[GIVEN INFORMATION]:

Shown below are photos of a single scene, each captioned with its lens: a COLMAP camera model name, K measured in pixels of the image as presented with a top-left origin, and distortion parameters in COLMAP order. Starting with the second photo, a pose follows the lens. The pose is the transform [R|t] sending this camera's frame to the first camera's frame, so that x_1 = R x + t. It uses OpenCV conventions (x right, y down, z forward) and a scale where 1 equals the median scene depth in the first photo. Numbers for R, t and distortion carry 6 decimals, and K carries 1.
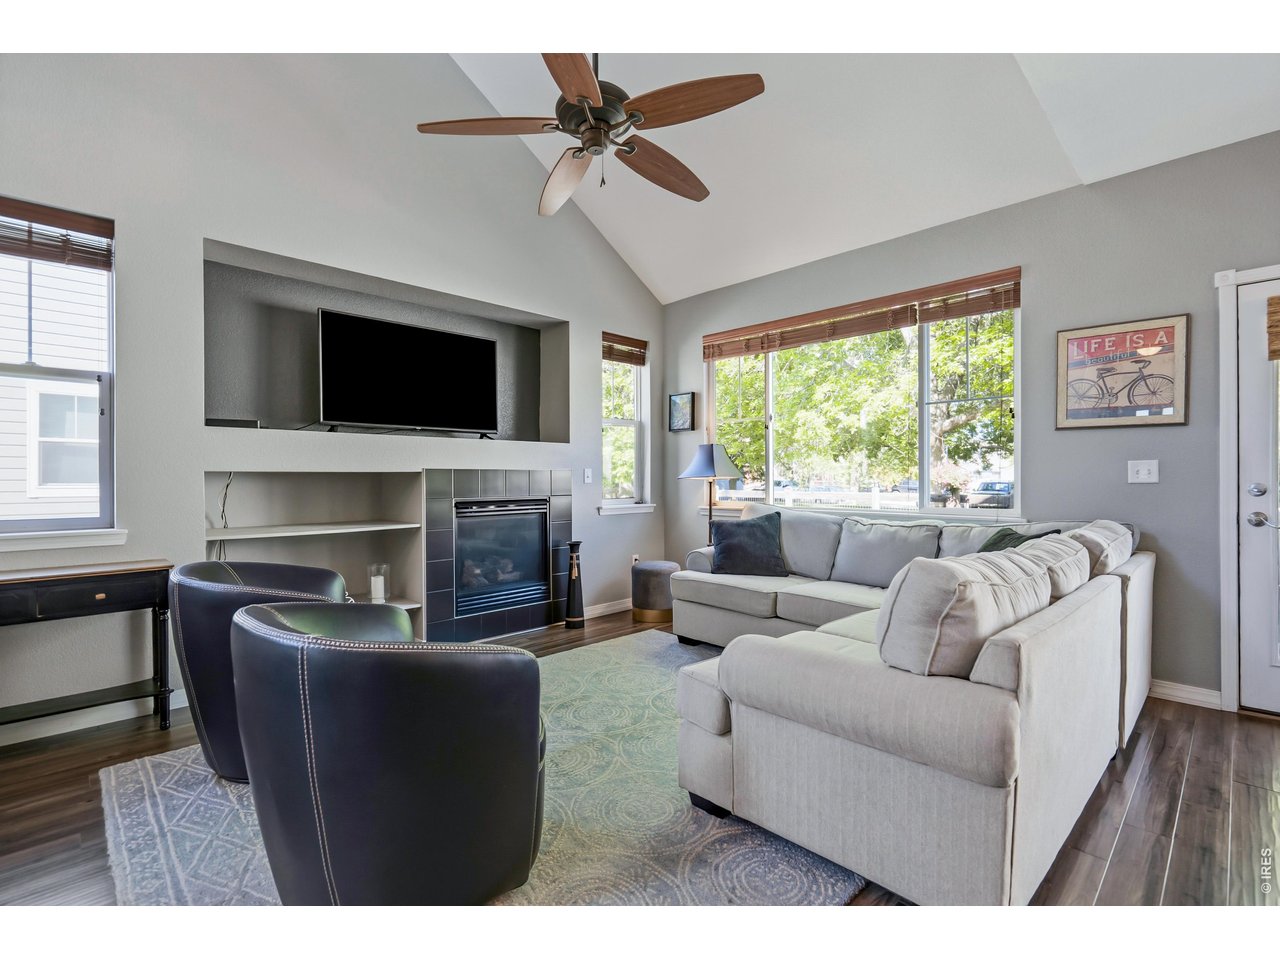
lens RADIAL K [[589.6, 0, 644.5], [0, 589.6, 482.2], [0, 0, 1]] dist [-0.002361, 0.000337]
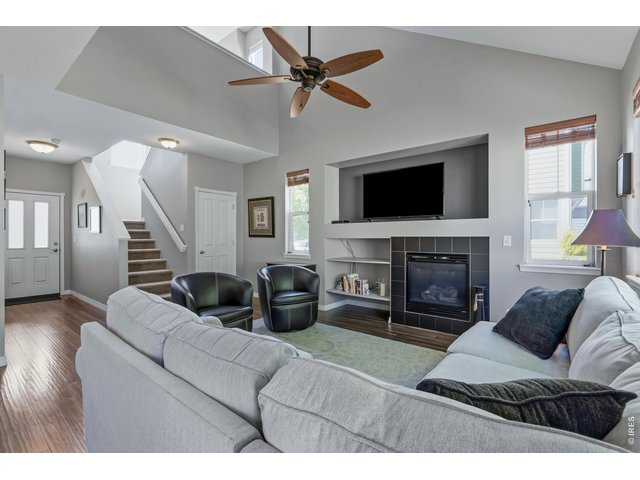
lens RADIAL K [[294.8, 0, 322.3], [0, 294.8, 241.1], [0, 0, 1]] dist [-0.002361, 0.000337]
pose [[0.128212, 0.021706, -0.991509, 0.627745], [-0.004975, 0.999762, 0.021243, -0.027276], [0.991734, 0.002210, 0.128289, 0.596216]]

[ACTION ITEM]:
Reproduce the material above with "scene" changed to "setting" everywhere and nothing else altered. Leave out the pictures.

[SOLUTION FOR THIS EXERCISE]:
Shown below are photos of a single setting, each captioned with its lens: a COLMAP camera model name, K measured in pixels of the image as presented with a top-left origin, and distortion parameters in COLMAP order. Starting with the second photo, a pose follows the lens. The pose is the transform [R|t] sending this camera's frame to the first camera's frame, so that x_1 = R x + t. It uses OpenCV conventions (x right, y down, z forward) and a scale where 1 equals the median setting depth in the first photo. Numbers for R, t and distortion carry 6 decimals, and K carries 1.
lens RADIAL K [[589.6, 0, 644.5], [0, 589.6, 482.2], [0, 0, 1]] dist [-0.002361, 0.000337]
lens RADIAL K [[294.8, 0, 322.3], [0, 294.8, 241.1], [0, 0, 1]] dist [-0.002361, 0.000337]
pose [[0.128212, 0.021706, -0.991509, 0.627745], [-0.004975, 0.999762, 0.021243, -0.027276], [0.991734, 0.002210, 0.128289, 0.596216]]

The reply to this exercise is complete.